Art: "Not food but progeny" by Aminta Dunn
Poetry: "And Then Tomorrow" by Jeremy Springsteed
I know when I turn off the light
the night will be lakes of plague.
The dream sun an orange bell pepper
inhabited by a ball of hornets.
Their wings and stings fighting against the flesh.
Fields of hunger.
Mountains inverted from extraction.
A sulfuric choke in the air.
Beaches of rotted whales.
A final perfection of filth.
In the morning the city will be anemic.
A hangover of hearts purged of hope.
Soft gray dulls the din of trucks.
People working like phantoms.
Sweets shelves empty, desperate for comfort.
Suspicion in every face.
We know we did this
but we want to know who did this.
A population looking for an escape hatch.
The nightmare expands.
What is there to do tonight
except to drink another beer
and read Celan with tears?
Nothing but closing bedroom doors
and fortifying for the fight.
My phone buzzing in fear,
“what will we do, what will we do?”
Tonight we sleep
blessed with night terror
so we can face day terror.
Published September 11th 2025

Jeremy Springsteed is a barista living in Seattle.
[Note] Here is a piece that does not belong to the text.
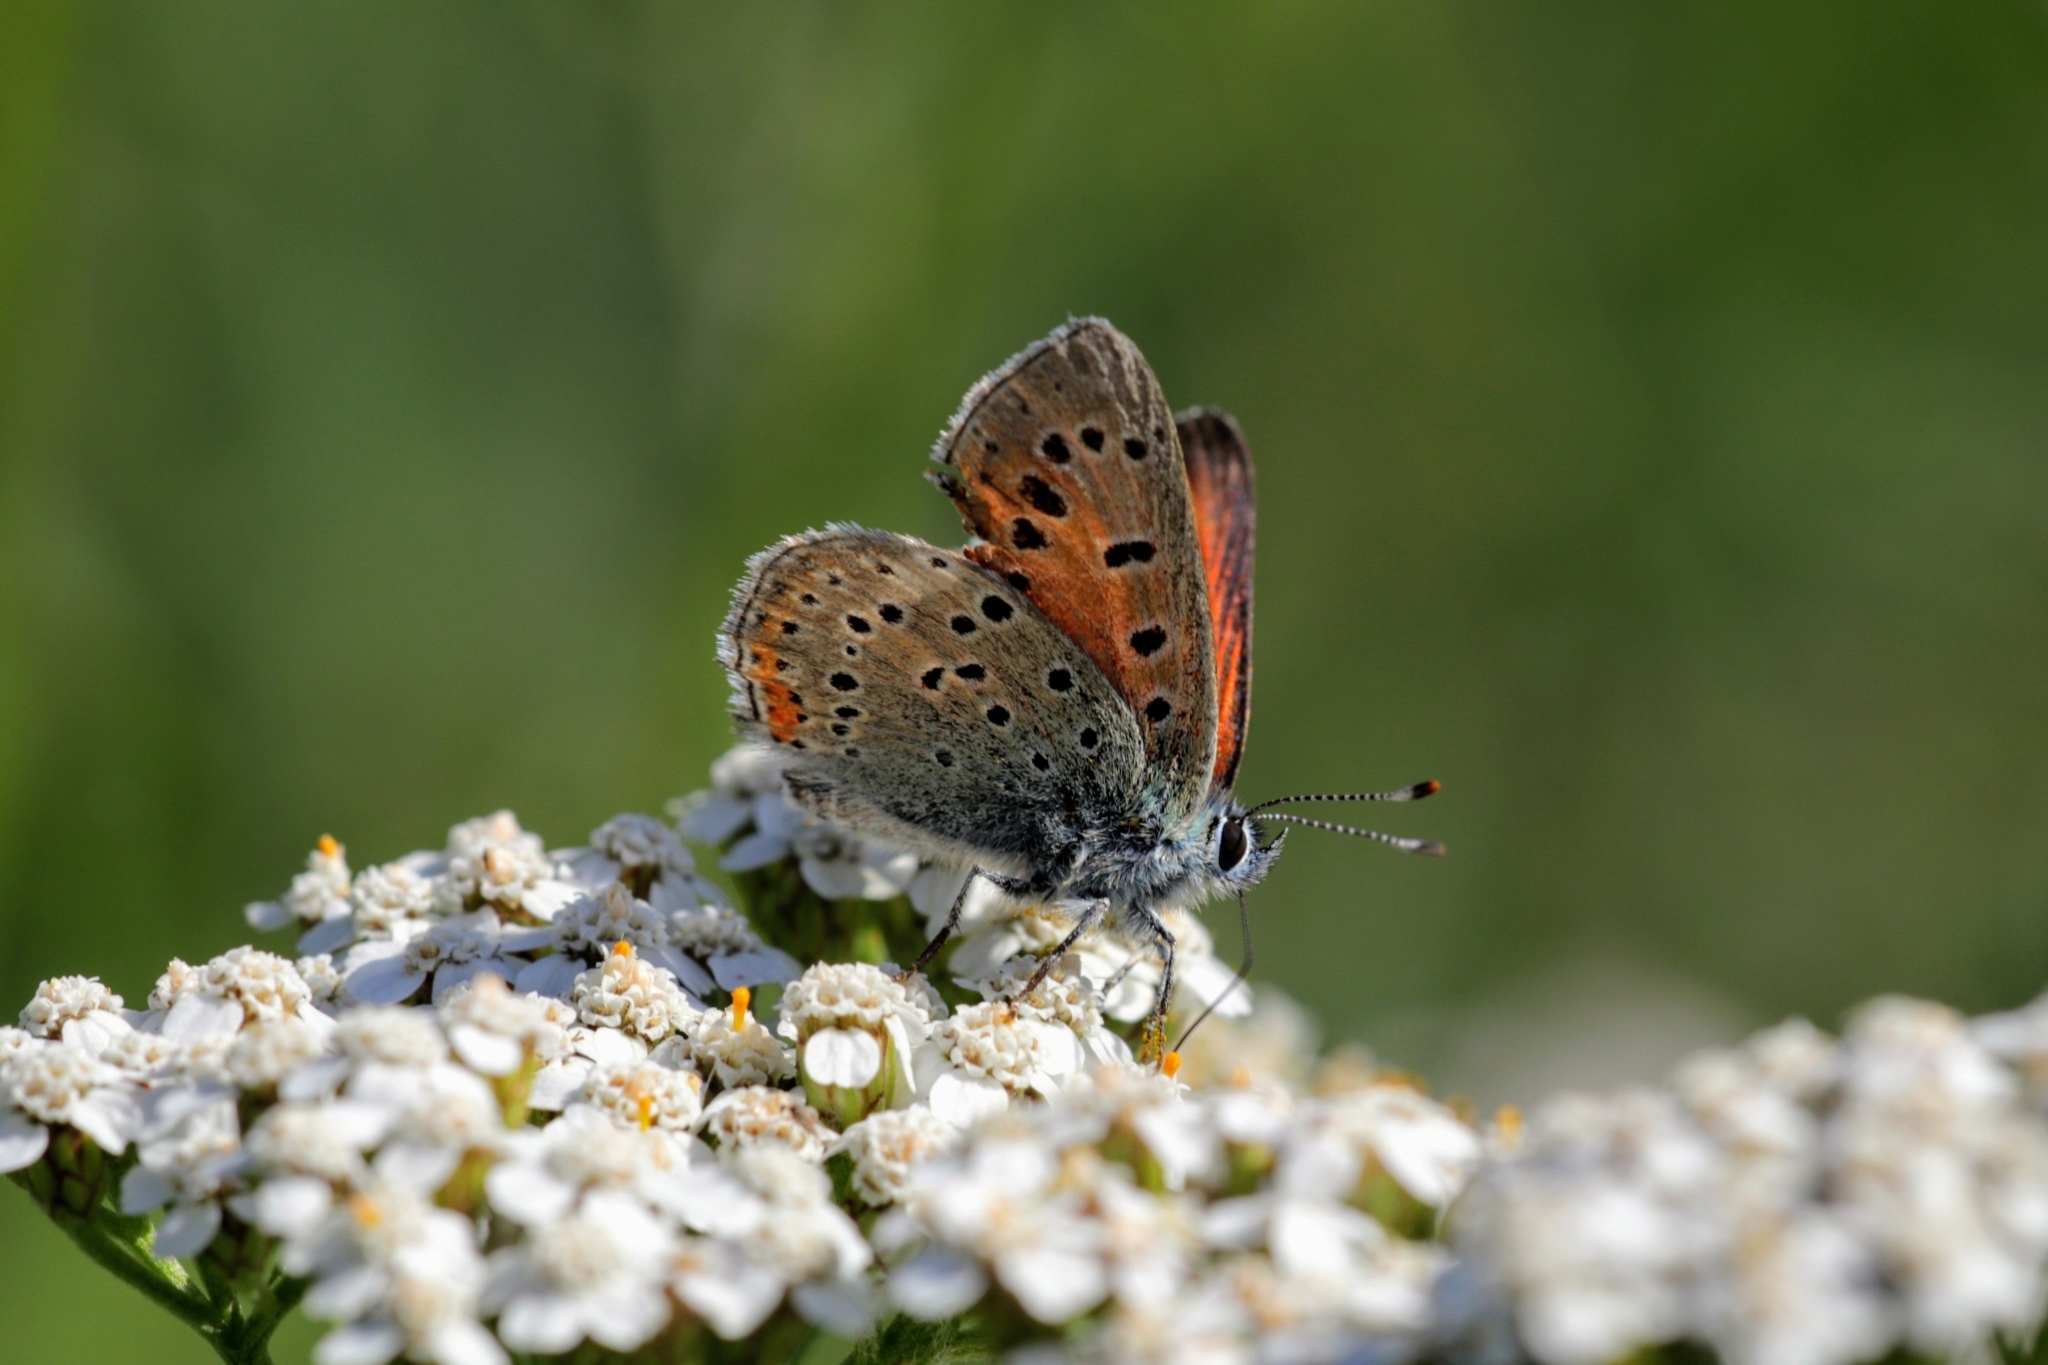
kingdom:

He was one of the founders of the Breadline Performance Series and a member of the ReDrum poetry collective. His work has been published in The Book Of Black an anthology by Wingless Dreamer, SPREAD, The Paragon Press, Pidgeonholes, Underwood, Pageboy, Internet Void, and Another New Calligraphy. He is the author of two collections of poetry: A Guide To Getting Lost and Salt, Weasel, Corpse, and Other.
Uly makes art about multiplicity, connection, and in-betweens. “Not food but progeny” explores fluidity, being a fish, and the interconnectivity of fishes.